Site icon Somewhere To Write

15-08-11(11:47:05)

I hate that I feel so different to all my friends. I’m a smart person, and I know statistically speaking, I can’t be the only person “like this”. But I do however know that I am different from everyone I know and love. I can’t help but feel alone at times, but it’s strange, because part of me loves the feeling. Sometimes I love putting on music because I know it will make me depressed, but I don’t do happy. I have a son, and I love him with all my heart. It’s kinda like I’m two different people, because when I’m not with him, I become this other person that can’t feel any positive emotion. Therefore I enjoy the negative emotions, because it’s all I can truly feel. Sick of latching on to people that have been similar to me in the past. 3 girls in particular, and each of them just as messed up as I am… But they grew up, became happy people, and it’s sad that I resent them for it, because they were the only ones that understood me. A special connection that I felt that just kinda froze time. Laying for hours felt like years, and without anything being said, everything was said. Nothing could be understood, but they understood.

I don’t know if any of this makes any sense at all, I’m just rambling because… Well I don’t know why… I just don’t know anything any more. I’m not going to reread this to make sure it makes sense, because the truth is I don’t care if anyone read it, I just wanted to type it. Somewhere to put how I feel without the corny sensation of keeping a diary, or placing it somewhere public (because I’m not an attention seeking douche bag).

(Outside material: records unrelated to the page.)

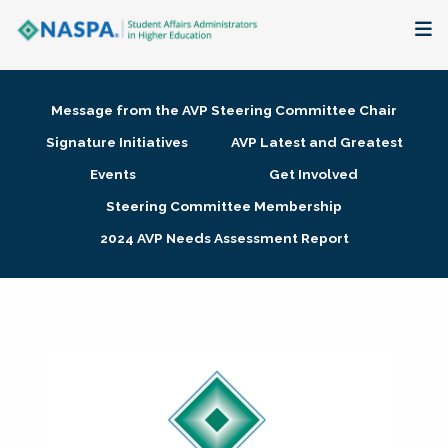
About
Message from the AVP Steering Committee Chair
Membership + Communities
Signature Initiatives
AVP Latest and Greatest
Events
Get Involved
Events + Online Learning
Steering Committee Membership
2024 AVP Needs Assessment Report
Research + Publications
Key Initiatives
The Latest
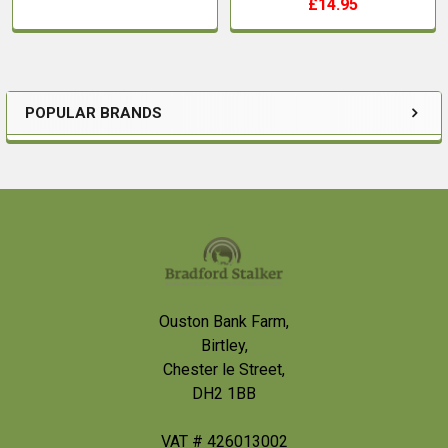
£14.95
POPULAR BRANDS
Sidebar
Footer
Ouston Bank Farm,
Birtley,
Chester le Street,
DH2 1BB
VAT # 426013002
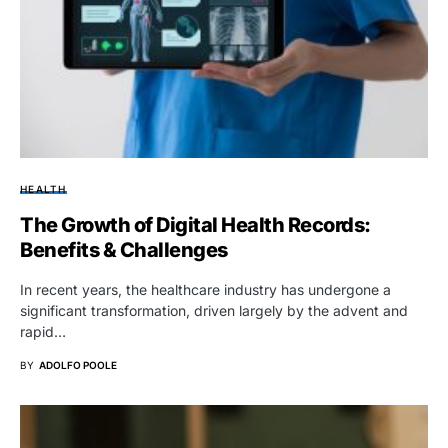
HEALTH
The Growth of Digital Health Records:
Benefits & Challenges
In recent years, the healthcare industry has undergone a
significant transformation, driven largely by the advent and
rapid…
BY
ADOLFO POOLE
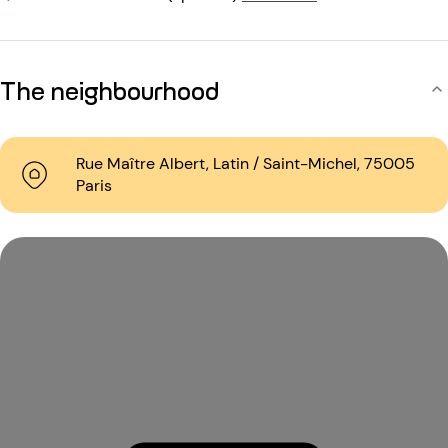
The neighbourhood
Rue Maître Albert, Latin / Saint-Michel, 75005
Paris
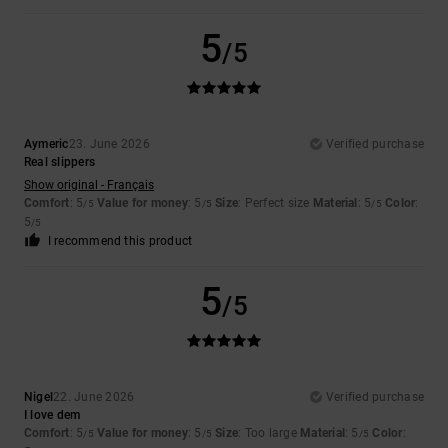
5
/5
Aymeric
23. June 2026
Verified purchase
Real slippers
Show original - Français
Comfort
: 5
Value for money
: 5
Size
: Perfect size
Material
: 5
Color
:
/5
/5
/5
5
/5
I recommend this product
5
/5
Nigel
22. June 2026
Verified purchase
I love dem
Comfort
: 5
Value for money
: 5
Size
: Too large
Material
: 5
Color
:
/5
/5
/5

The strange part in all this, is my life is awesome. I’m 20 years old, earn around $1500 a week, drive nice cars (different cars weekly), have a gorgeous little boy who’s almost 15 months old, great friends and nice house mates… But I just get in moments where none of it matters, all that matters is a variable that I can’t yet figure out. I think that’s the problem, there’s something that’s meant to matter when nothing else does, but I don’t know what it is, or who it is.